§ Document extract:
..............................

The pair thinks 2013 will be even more successful.  On top of the touring events that have been added, Southern National Motorsports Park entered a partnership with Motor Mile Speedway to run a championship series called the Dirty Dozen, a 12 race set consisting of six races at each track.

“We got talking to Motor Mile and they were just going to run a six race season so we got the idea to put this thing together so their guys could run more than just six races while still running at Motor Mile,” Brown explained.  “It kind of evolved from there.  We’re always looking for something to help out the racers.”

“You have to think outside the box,” Diaz stated when talking about the unconventional nature of the Dirty Dozen series.  “We’re all competing for a certain number of cars.  We all should work together.  I’d like to make it five tracks in to a kicker and do that.  That’s how it should be.  I’d like to get that going.  I entered this not knowing a lot of people. Now, I know more people and have contacted with other tracks who want to do the same thing.”

“It’s unconventional because we’re not conventional thinkers,” Brown remarked.  “Me, nor Mike, ever owned or run a track.  We’re racers at heart so we think more about the racers than the track ownership.  So, we’re open to almost anything that’s going to benefit the racers.  We don’t have blinders on as to, you can’t do this or that because it hasn’t been done in the past.  We’re giving it a fresh set of eyes and experimenting even if it costs us money.

“We’d like to work with more of the tracks and do things with all of the tracks.  That would be a big benefit to the racers.”

Brown hopes Southern National Motorsports Park will become a premiere short track.

“We wanted to bring it back to life,” Brown commented.  “It’s a beautiful facility, top notch.  Our goal is to make it the premiere short track in the country.  We’re going to do whatever it takes to achieve that goal.”

Diaz and Brown both feel the 2013 season will yield higher car counts between the popularity of the Dirty Dozen and the closure of Old Dominion Speedway.

“We had our first practice (on Wednesday),” Diaz stated.  “We had over 20 cars out there on a Wednesday from various different classes.  That’s really good.

“We’ve got the season opener for UARA, two Pro Cup events and a variety of racing to our fans.  We’ve got two Southern Modified races.  I think our fans like that.  It enables me to give more to a limited class where we’re only running a limited schedule every other week or so.  The drivers don’t have to worry about getting a different car to race the next week when they get wrecked.  I think it’s going to be positive this season.”

“I hope we gain cars from Old Dominion,” Brown asserted.  “They’re going to go where they need to go.  We want to provide a great racing experience for them and give them a fair playing field to race at.  We’re hoping they decide to head our way.”

Despite the controversy, Diaz points to the success of the 2012 Thanksgiving All-Star Classic as something that boosted the track’s profile.

..............................

§ Supplied entries:

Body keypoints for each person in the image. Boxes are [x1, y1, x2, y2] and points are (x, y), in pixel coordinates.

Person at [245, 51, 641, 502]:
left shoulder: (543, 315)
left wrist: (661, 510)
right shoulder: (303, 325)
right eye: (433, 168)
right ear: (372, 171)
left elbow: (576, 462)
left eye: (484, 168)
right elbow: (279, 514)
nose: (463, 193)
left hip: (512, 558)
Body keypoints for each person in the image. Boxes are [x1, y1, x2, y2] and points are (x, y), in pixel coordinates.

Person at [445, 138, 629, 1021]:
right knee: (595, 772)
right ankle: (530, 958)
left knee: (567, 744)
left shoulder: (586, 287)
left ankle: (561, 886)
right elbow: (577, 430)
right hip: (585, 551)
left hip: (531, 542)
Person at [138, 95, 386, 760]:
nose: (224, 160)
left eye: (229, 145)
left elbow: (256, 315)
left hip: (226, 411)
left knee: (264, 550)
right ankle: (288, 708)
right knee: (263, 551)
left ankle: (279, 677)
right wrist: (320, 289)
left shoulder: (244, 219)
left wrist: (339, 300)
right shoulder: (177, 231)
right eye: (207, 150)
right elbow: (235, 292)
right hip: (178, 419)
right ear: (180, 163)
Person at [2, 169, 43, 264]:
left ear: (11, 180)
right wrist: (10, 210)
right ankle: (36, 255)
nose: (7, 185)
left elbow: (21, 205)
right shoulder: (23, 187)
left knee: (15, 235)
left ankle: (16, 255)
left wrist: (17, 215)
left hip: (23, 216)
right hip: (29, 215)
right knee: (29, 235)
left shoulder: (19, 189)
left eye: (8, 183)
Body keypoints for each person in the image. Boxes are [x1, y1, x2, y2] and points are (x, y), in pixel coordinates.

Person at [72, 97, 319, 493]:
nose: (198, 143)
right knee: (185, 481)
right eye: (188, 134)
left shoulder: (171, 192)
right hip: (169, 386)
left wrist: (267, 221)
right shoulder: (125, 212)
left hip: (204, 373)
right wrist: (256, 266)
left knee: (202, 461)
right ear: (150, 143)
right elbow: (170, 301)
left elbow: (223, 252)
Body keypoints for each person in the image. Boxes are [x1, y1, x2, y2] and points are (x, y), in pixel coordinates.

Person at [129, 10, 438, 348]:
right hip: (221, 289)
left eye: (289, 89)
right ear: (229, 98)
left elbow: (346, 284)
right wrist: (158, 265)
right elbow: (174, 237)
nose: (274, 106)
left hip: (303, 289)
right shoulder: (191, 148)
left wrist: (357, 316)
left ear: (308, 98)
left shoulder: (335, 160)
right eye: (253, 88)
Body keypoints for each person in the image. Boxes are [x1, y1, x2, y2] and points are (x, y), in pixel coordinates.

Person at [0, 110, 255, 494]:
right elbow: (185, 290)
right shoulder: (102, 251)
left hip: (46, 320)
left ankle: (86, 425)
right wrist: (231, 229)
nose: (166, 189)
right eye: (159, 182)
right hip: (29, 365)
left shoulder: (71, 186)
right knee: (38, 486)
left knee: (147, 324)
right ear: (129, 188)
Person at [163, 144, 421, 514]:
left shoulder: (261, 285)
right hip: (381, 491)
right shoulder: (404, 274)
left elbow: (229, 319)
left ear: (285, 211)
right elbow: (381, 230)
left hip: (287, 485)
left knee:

..............................

§ Exercise description:
According to the text about Southern National Motorsports Park, how many races make up the Dirty Dozen series, and how are they split between the tracks?

§ Response box:
Twelve races, six at Southern National Motorsports Park and six at Motor Mile Speedway.